Practice Management Alert

Reader Questions:

Defer to State Law if More Stringent

Question: What does the Centers for Medicare & Medicaid Services (CMS) mean when they say that some state laws may be “more stringent” than the Health Insurance Portability and Account­ability Act (HIPAA) Security and Privacy Rules?

Texas Subscriber

Answer: Some state laws may enact stronger privacy protections for residents’ identifiable health information. One example of “more stringent” would be a state law requiring accounting of disclosures, or retention or reporting of information that is more detailed or must be kept for a longer duration. You can find all of the definitions of “more stringent” here: www.govinfo.gov/content/pkg/CFR-2003-title45-vol1/xml/ CFR-2003-title45-vol1-sec160-202.xml.

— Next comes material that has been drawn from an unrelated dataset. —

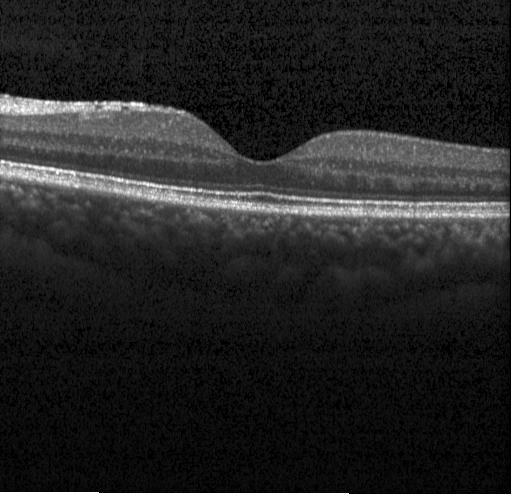 Diagnosis: no evidence of choroidal neovascularization, diabetic macular edema, or drusen.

For practical purposes, the U.S. Department of Health and Human Services (HHS) provides two important working definitions to figure out what to do when a state law is more stringent than a HIPAA rule:

  • “In general, a State law is ‘more stringent’ than the HIPAA Privacy Rule if it relates to the privacy of individually identifiable health information and provides greater privacy protections for individuals’ identifiable health information, or greater rights to individuals with respect to that information, than the Privacy Rule does.”
  • “In the unusual case where a more stringent provision of State law is contrary to a provision of the Privacy Rule, the Privacy Rule provides an exception to preemption for the more stringent provision of State law, and the State law prevails.”